### WHAT NEEDS TO BE DONE
Reproduce the material verbatim from its beginning through the line containing "left hip: (355, 283, 7)", including that line. Omit the pictures.

### Body and hand keypoint data

***

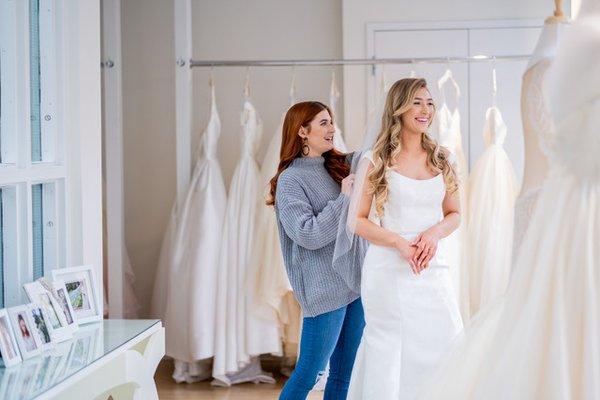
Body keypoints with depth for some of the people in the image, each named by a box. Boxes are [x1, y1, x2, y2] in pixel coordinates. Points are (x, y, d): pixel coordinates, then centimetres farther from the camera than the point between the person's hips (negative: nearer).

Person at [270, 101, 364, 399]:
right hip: (325, 290, -7)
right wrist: (344, 198, -14)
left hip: (355, 283, 7)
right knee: (307, 375, 0)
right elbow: (307, 234, -16)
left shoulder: (339, 165, 11)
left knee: (343, 374, 12)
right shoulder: (290, 179, -8)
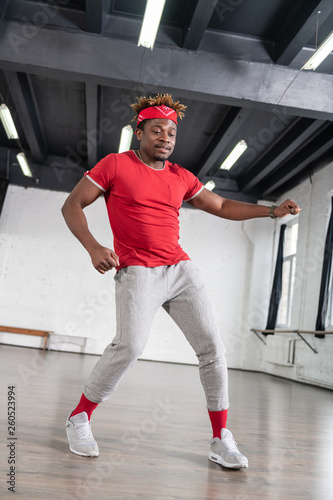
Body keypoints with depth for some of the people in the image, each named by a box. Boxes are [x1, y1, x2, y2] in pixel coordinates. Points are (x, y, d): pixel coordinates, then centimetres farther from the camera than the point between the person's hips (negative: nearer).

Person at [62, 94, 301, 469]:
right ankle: (79, 418, 5)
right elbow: (72, 205, 1)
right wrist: (93, 247, -16)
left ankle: (221, 441, 11)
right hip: (137, 272, -5)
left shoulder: (182, 178, 13)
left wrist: (272, 211, 11)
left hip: (181, 269, 5)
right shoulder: (115, 164, 1)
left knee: (212, 346, -3)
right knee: (130, 346, -22)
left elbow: (222, 206, 21)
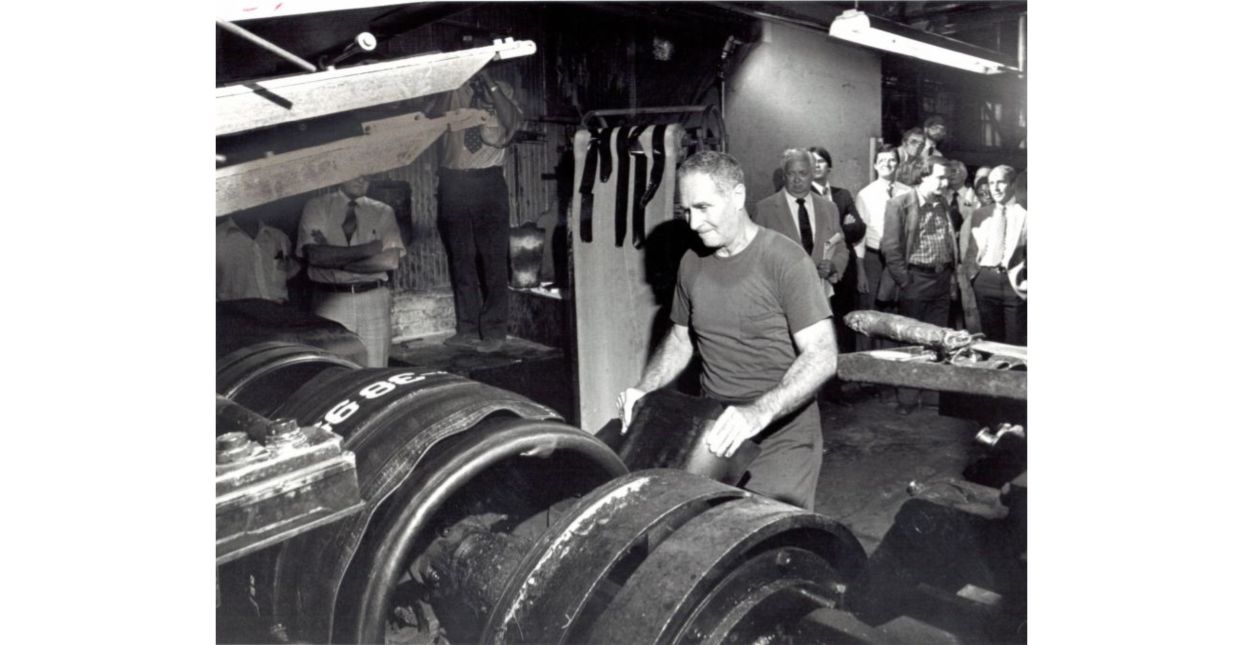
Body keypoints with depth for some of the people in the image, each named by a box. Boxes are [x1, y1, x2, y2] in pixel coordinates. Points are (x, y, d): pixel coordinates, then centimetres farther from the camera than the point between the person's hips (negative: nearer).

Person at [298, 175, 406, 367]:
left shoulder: (383, 212, 8)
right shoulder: (316, 207, 5)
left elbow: (390, 260, -6)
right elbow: (314, 255, -9)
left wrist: (334, 258, -7)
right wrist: (367, 249, -11)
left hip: (374, 301, 1)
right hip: (329, 300, -1)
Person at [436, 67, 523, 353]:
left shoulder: (500, 91, 6)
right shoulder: (454, 92, 10)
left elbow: (512, 121, -12)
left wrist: (490, 85, -14)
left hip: (487, 182, -3)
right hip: (453, 182, 3)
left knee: (493, 258, -3)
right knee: (459, 258, 7)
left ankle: (494, 331, 4)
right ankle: (467, 329, 15)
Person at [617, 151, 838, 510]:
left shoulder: (785, 260, -15)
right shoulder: (692, 264, 3)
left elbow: (822, 356, -21)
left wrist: (758, 413, -34)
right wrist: (644, 389, -2)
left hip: (781, 437, -4)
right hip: (716, 432, 5)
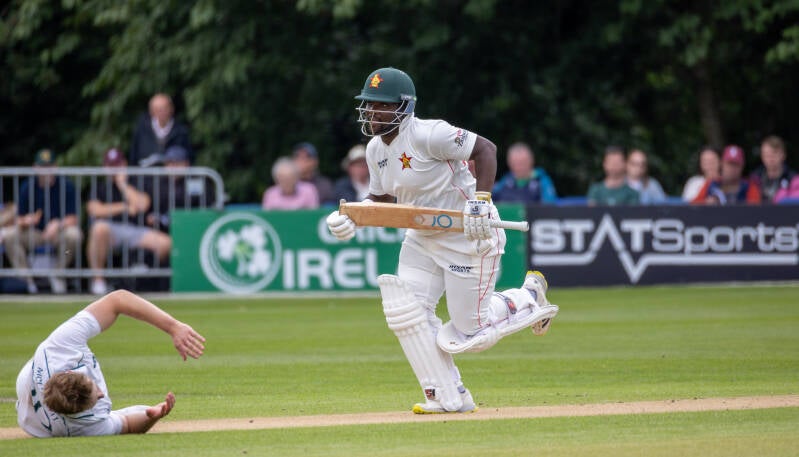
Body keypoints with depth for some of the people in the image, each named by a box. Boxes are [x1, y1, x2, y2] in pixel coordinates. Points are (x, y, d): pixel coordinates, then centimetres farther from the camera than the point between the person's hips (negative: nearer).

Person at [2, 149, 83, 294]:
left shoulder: (66, 185, -9)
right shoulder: (27, 187, -4)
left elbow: (73, 219, -13)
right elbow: (19, 221, -4)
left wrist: (58, 225, -34)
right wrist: (26, 222, -29)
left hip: (59, 232, -2)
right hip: (34, 232, 2)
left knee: (73, 234, -35)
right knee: (8, 234, -25)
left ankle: (58, 275, -12)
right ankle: (26, 279, -15)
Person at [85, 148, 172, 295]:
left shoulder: (136, 183, 14)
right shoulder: (100, 187, 12)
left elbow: (143, 205, -6)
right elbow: (94, 210, -7)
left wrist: (123, 184, -1)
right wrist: (125, 207, -7)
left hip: (135, 231, 2)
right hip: (111, 230, -2)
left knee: (165, 243, -24)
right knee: (100, 228, -40)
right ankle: (98, 280, -29)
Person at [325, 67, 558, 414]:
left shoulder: (428, 135, -23)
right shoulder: (376, 149, 4)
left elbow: (485, 149, -22)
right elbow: (381, 198, 16)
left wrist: (481, 200, -32)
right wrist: (352, 217, -4)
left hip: (468, 234, -8)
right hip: (422, 239, 8)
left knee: (470, 330, -6)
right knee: (406, 309, -8)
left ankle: (529, 297, 23)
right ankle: (448, 398, 1)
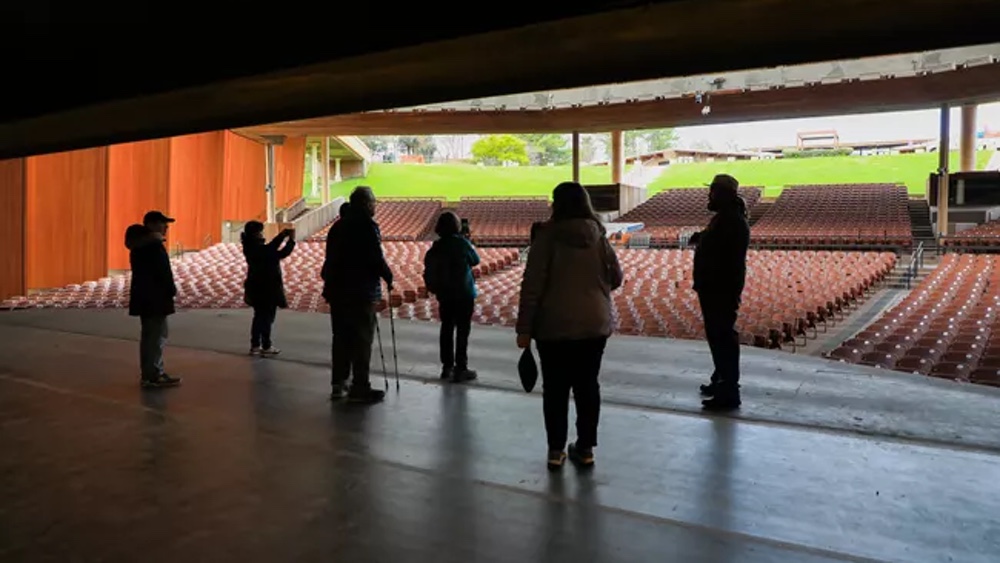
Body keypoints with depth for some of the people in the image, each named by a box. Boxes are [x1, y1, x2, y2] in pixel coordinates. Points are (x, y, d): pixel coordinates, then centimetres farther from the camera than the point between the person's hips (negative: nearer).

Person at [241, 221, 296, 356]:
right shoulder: (259, 249, -22)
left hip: (257, 287, 9)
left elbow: (271, 247, 11)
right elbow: (280, 254, -25)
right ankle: (266, 347, 10)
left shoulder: (251, 247, 5)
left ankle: (255, 346, 21)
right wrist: (291, 241, -16)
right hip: (266, 288, -9)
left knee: (260, 316, 16)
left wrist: (283, 235, 7)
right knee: (267, 317, 2)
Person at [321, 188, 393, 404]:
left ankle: (338, 383, 21)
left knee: (341, 337, 15)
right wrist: (388, 277, -1)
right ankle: (360, 388, 2)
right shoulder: (367, 226, -12)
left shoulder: (338, 226, 12)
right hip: (361, 291, -7)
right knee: (362, 339, -1)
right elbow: (376, 258, -16)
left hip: (337, 290, 8)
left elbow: (331, 258, 15)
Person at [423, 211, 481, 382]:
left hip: (444, 295, 5)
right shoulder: (461, 242, -12)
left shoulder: (435, 247, 2)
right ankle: (460, 369, 2)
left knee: (447, 329, 13)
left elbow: (429, 272, 4)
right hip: (464, 294, -5)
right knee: (462, 331, 0)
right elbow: (475, 260, 1)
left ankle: (447, 366, 21)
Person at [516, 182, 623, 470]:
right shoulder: (599, 237, 0)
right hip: (594, 324, 3)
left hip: (554, 325, -3)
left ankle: (556, 450, 15)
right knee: (587, 385, 13)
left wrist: (524, 327, -8)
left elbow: (532, 285, -13)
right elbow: (616, 278, 7)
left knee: (555, 388, 9)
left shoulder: (547, 236, -10)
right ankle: (585, 448, 20)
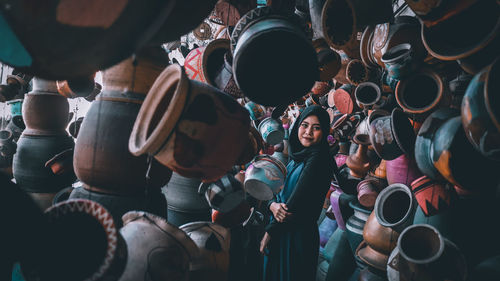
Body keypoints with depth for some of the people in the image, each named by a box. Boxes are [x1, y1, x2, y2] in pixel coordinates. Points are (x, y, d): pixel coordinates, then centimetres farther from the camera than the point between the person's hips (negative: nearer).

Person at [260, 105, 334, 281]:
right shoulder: (297, 156, 7)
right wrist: (272, 204, -16)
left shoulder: (318, 160, -20)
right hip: (281, 230, 8)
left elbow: (295, 204, -21)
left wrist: (270, 231, -12)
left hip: (298, 236, -8)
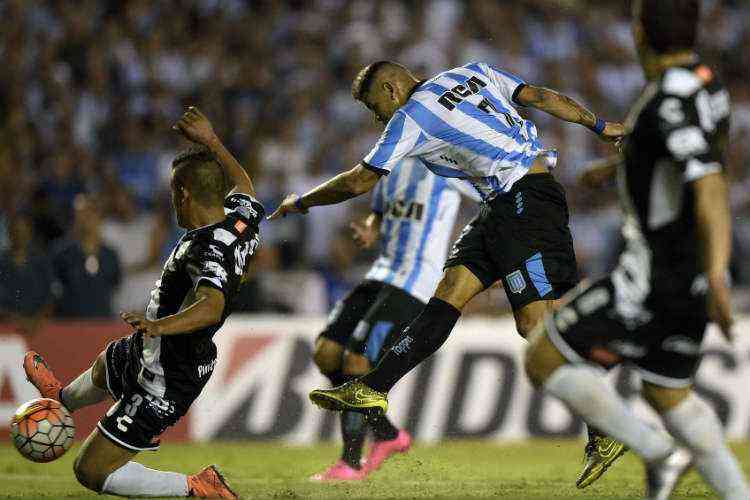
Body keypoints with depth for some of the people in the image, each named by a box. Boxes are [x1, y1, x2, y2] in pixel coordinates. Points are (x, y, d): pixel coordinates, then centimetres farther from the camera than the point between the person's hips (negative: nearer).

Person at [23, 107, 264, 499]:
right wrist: (210, 142, 24)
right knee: (106, 364, 40)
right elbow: (243, 186, 18)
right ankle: (63, 400, 73)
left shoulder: (205, 251, -34)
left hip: (164, 385, -10)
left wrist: (158, 325, -68)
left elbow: (210, 305, -54)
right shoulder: (242, 218, -7)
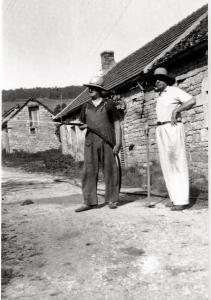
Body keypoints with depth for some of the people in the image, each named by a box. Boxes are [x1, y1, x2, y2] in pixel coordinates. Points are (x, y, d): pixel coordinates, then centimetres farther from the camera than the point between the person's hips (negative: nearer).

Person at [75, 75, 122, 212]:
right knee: (89, 171, -2)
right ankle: (90, 202, 2)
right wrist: (82, 126, -5)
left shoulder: (109, 104, 5)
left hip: (107, 141, -3)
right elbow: (82, 123, 20)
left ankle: (112, 200, 13)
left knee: (110, 170, 1)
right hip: (91, 141, 3)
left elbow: (117, 124, 3)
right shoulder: (86, 106, 15)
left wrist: (118, 143, -6)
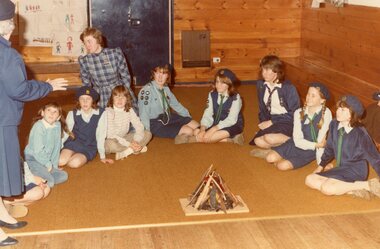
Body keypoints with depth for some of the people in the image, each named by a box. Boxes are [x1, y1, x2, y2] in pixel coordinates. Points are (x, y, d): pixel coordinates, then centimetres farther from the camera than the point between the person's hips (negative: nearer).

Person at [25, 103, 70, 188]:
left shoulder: (58, 125, -2)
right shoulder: (39, 126, -20)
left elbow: (56, 147, 4)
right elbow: (38, 150, -21)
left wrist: (54, 165, 3)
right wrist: (48, 164, -13)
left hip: (46, 160, 8)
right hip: (33, 159, -8)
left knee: (63, 176, -2)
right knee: (50, 182, -21)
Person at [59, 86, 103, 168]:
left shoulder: (100, 114, -9)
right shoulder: (72, 114, -3)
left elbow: (100, 135, -3)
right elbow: (66, 133, 5)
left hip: (89, 148, -2)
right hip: (73, 143, 2)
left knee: (75, 163, -29)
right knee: (60, 161, -25)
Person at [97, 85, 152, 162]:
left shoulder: (129, 111, -4)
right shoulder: (108, 113, -19)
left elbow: (139, 127, -10)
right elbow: (111, 135, -25)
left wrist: (135, 141, -28)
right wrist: (129, 144, -30)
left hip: (124, 139, 6)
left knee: (148, 134, -7)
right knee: (111, 144, -41)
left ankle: (124, 152, -17)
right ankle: (135, 149, -17)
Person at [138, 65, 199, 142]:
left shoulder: (166, 88, 3)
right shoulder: (146, 90, -21)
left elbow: (175, 104, 17)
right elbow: (144, 115, -22)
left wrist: (188, 117, 14)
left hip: (168, 117, 8)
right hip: (155, 124, -8)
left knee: (196, 126, -2)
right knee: (188, 131, -16)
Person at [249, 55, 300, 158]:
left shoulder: (288, 88, -15)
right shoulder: (261, 85, 2)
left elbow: (294, 114, -13)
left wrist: (272, 122, -15)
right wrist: (264, 123, -2)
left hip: (288, 123, -6)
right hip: (271, 122, 6)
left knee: (269, 138, -34)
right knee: (258, 141, -20)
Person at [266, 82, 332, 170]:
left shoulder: (326, 113, -21)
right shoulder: (299, 113, -9)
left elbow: (321, 140, -20)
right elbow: (297, 140, -13)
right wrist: (316, 144, -23)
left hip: (310, 151, -3)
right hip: (295, 145, 4)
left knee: (283, 166, -20)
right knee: (270, 158, -14)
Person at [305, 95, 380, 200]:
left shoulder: (360, 133, -19)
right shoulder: (334, 125, -4)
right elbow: (329, 148, 13)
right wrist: (321, 166, 13)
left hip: (356, 171, -7)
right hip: (340, 168, 7)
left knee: (327, 188, -28)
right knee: (310, 180, -7)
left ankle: (366, 185, -12)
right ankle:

***

### EXERCISE RESPONSE
Body keypoints with depth for some of the people in the image, each named by a box. Boxes are [x1, y1, x2, y2] in pixel coordinates. Points are (x, y, d): pixel coordinates, then centimetres farther from the camera than the point between the person's hips (negative: nearer).

Person at [270, 101, 364, 399]:
right hip: (325, 290, -7)
right wrist: (344, 198, -14)
left hip: (355, 283, 7)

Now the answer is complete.